**Trecho do documento**
######

Ainda sob esse aspecto, a ausência de autoridade específica, organizada sob a tutela estatal para recebimento de dados relacionados à privacidade dos cidadãos, também não milita em proveito da tese do requerido. Os dados pertencem aos cidadãos, portanto, sua coleta de forma aleatória e sem autorização tem a potencialidade, em tese, de gerar danos, o que por si só recomenda seu armazenamento apropriado, sem prejuízo do debate público acerca da questão. O réu, aliás, deixa clara sua intenção nesse sentido.

Assim, à míngua de órgão específico e especializado no armazenamento desses dados, impõe-se seja investigado perante a Administração Pública ("lato sensu") acerca de organismo capaz de manter em segurança tais dados. As esferas policial e do Ministério Público poderiam ter sido acionadas. Se não o foram, nenhum óbice é imposto pelo sistema jurídico vigente, de forma a impossibilitar sejam tais dados arquivados com segurança perante o Poder Judiciário, como ora se impõe. Ao contrário, o art. 5o, inciso XXXV, da Constituição Federal, disciplinador do princípio da inafastabilidade da jurisdição, ancora tal pretensão.

No que tange ao perigo da demora, sugere o réu que tal pressuposto está fulminado pelo próprio decurso do tempo, eis que o ato lesivo apontado pelo autor na petição de ingresso ocorreu em 2010, como também ratificado pelo requerido e, uma vez mais, atraindo a normatividade do art. 334, incisos II e III, do Código de Processo Civil.

O argumento foi tomado em conta para o juízo de reconsideração em relação à decisão pela qual se deferira o pedido de tutela liminar. Ocorre que naquele momento, de cognição sumaríssima, não se consumou o perigo de grave ou irreparável dano, em conformidade com o preceito do art. 4o da legislação disciplinadora da ação civil pública, que, aliás, prevê cautelar satisfativa.

######

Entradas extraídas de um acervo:
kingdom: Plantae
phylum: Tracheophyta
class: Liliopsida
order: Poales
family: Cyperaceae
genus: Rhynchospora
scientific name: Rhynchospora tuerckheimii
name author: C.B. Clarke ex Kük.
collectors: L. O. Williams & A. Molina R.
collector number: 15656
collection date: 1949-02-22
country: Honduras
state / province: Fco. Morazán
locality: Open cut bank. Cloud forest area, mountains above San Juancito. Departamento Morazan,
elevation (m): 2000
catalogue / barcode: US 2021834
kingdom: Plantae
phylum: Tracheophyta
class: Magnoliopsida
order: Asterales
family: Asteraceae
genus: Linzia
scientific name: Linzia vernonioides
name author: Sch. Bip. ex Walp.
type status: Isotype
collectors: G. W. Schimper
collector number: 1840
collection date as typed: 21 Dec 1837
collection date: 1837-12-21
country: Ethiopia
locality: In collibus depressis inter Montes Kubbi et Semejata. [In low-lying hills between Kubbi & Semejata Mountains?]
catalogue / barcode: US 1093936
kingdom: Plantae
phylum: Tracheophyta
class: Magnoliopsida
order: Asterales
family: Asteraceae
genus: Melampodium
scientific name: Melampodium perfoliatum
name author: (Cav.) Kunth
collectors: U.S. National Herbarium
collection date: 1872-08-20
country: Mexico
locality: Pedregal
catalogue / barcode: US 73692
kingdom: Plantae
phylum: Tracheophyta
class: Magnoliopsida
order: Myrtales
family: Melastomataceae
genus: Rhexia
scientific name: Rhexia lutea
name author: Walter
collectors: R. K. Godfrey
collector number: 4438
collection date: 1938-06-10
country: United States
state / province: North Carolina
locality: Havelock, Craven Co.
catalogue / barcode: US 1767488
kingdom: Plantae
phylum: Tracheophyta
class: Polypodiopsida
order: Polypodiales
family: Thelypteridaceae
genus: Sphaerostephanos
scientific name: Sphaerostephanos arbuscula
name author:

######

**Tarefas a realizar**
1. Responda, com base no trecho do documento:
(a) A quem pertencem os dados, segundo o texto?
(b) Quais esferas poderiam ter sido acionadas para o armazenamento dos dados?
(c) Em que ano ocorreu o ato lesivo apontado pelo autor na petição de ingresso?
2. Prossiga o trecho da decisão sobre a guarda dos dados dos cidadãos a partir da última frase apresentada, mantendo o registro jurídico.

**Resultados das tarefas**
1.
(a) Aos cidadãos.
(b) As esferas policial e do Ministério Público.
(c) Em 2010.

2.
Explica-se: a pretensão a ser deduzida em ação coletiva de índole principal, segundo consta na petição de ingresso, volta-se à compensação por danos morais coletivos em razão da captação não autorizada d dados dee cidadãos indeterminados por veículos de propriedade do réu, em circulação nas ruas de cidades brasileiras, de molde a elaborar e alimentar o projeto "Street View", de responsabilidade do requerido. Assim, a instrumentalidade funcional do presente processo cautelar volta-se a resguardar o direito do Instituto autor de ver reconhecido o direito de compensação pecuniária por danos morais coletivos em tese encetados pelo réu. Essa a pretensão a ser resguardada pelo presente processo cautelar. Portanto, em sede liminar, nada havia, de fato, a salvaguardar.

Ocorre que somente após a presente sentença com trânsito em julgado será o réu compelido a trazer aos autos os dados por si armazenados em decorrência de seu trabalho na confecção e alimentação do projeto "Street View". Não se cuida, pois, de proteger os dados em si, porquanto, nessa hipótese, o perigo da demora estaria, mesmo, rompido, uma vez transcorridos mais de três anos da captação dos dados.

Noutro giro, como adiantado na decisão pela qual reconsiderei meu anterior posicionamento em torno da concessão da medida liminar, não se pode deduzir que os dados seriam ou serão descartados, inutilizados pelo réu, sob pena de presumir-se a má-fé. Ao contrário, o réu deixou entrever que pretende disponibilizar os dados, até para promoção do necessário debate público. A instrumentalidade do presente processo prende-se à necessidade de futura e eventualmente poder o autor propor demanda coletiva em defesa dos direitos e interesses de cidadãos indeterminados que, em tese, tiveram seu direito à privacidade e ao sigilo de seus dados violado.

O perigo da demora, pois, está centrado nessa pretensão, vale dizer, a improcedência do pedido nesta sentença levaria a um dano irreparável em desproveito do Instituto autor, que teria cerceado o direito de discutir em Juízo a possibilidade de serem compensados pela via da reparação pecuniária alegados danos morais coletivos.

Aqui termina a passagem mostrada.